MINNEAPOLIS (WCCO) - For a decade, Augusta National Golf Club has faced nagging questions - not about its challenging 10th hole - but about the lack of women as members.
Those questions came to an end when the club, for the first time, announced that two women had accepted an invitation to become members.
Even though most of us think of gender discrimination as against the law, when is it legal for private clubs to discriminate? Why are same-gender clubs legal?
Marcy Frost, an employment attorney at Moss & Barnett, says it all depends on the word "private".
"If you are truly a private club, and not open to the public, the answer is generally, yes, you're allowed to discriminate," said Frost.
"On the theory we have a Constitutional right of freedom of association," she said.
The courts have struggled with the issue, trying to figure out which clubs are truly private and which are essentially public.
The Supreme Court forced the Boys Clubs to admit girls, now they're known as the Boys & Girls Clubs. They ruled that since the Boys Club accepted all boys, it was essentially public, except for girls.
"The more restrictions put on a membership, the more likely it is a truly private club," said Frost.
Nancy Vollertsen, an employment lawyer with Lindquist & Vennum, says the "public" designation is covered by laws.
"Generally the discrimination laws prevent discrimination in the workplace or in places of 'public accommodation.' Private golf clubs are not open to the public, so it is not covered under the law," said Vollertsen.
"Several states, including MN, do have laws to make such discrimination tougher. For example, Minnesota denies property tax breaks to private golf clubs that discrimination," she added.

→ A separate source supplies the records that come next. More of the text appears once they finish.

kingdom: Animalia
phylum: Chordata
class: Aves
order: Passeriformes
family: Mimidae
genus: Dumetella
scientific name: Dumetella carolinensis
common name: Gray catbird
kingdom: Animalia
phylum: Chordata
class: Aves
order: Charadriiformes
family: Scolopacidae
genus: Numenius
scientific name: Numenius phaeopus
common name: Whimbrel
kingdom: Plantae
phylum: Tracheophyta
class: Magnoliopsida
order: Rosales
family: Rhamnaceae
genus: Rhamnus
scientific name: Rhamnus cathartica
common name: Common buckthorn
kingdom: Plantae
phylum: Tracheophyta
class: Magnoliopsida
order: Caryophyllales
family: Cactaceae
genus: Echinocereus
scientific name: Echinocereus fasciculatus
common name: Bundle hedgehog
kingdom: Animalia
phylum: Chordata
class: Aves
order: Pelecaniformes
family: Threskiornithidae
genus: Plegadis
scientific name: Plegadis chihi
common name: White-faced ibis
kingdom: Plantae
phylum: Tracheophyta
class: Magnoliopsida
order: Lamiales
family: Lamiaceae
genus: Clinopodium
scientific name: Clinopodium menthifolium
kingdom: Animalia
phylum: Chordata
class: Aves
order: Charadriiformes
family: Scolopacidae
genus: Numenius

Minnesota's tax laws limit the number of dates golf clubs can have "men only" tournaments, as well. A property tax break is a big deal for such a large piece of property as a golf course.
"It doesn't prevent them from existing. It doesn't prevent them from having the discriminatory rules. It just prevents them from having a tax exemption," said Frost.
"As a golfer, I never understood why some clubs have 'men's day' – I don't think they play golf naked or anything!" laughed Vollertsen.
Minnesota played a key role in ending the men-only culture of many of America's civic organizations. The women of St. Paul's Jaycees won a victory in the US Supreme Court, forcing the national U.S. Jaycees to allow them to admit women.
Again, the ruling emphasized that the First Amendment Freedom of Assembly does allow private groups to pick their members, but the state is also allowed to fight gender discrimination.
The court ruled that the Jaycees behaved more like a public organization, because it was accepting so many people. The Rotary, Kiwanis, and Lions clubs were also forced to admit women by the U.S. Supreme Court.
The Woman's Club of Minneapolis accepts male members. Still, gender only social clubs do exist in Minnesota: the St. Paul Mens Club, and Curves for Women - a gym that only has female members in most of its locations.
Many states have passed laws to specifically allow women-only gyms, citing safety concerns. Case law is still developing, but typically the courts have found those to be legal private clubs.
Of course, it's not always the legal obstacle that forces change. Augusta had pressure because one of the key sponsors of The Masters is IBM, and IBM's CEO has always been invited to become a member, until this past year, because the CEO is a woman.
Frost said in many cases public pressure can force quicker change than lawsuits.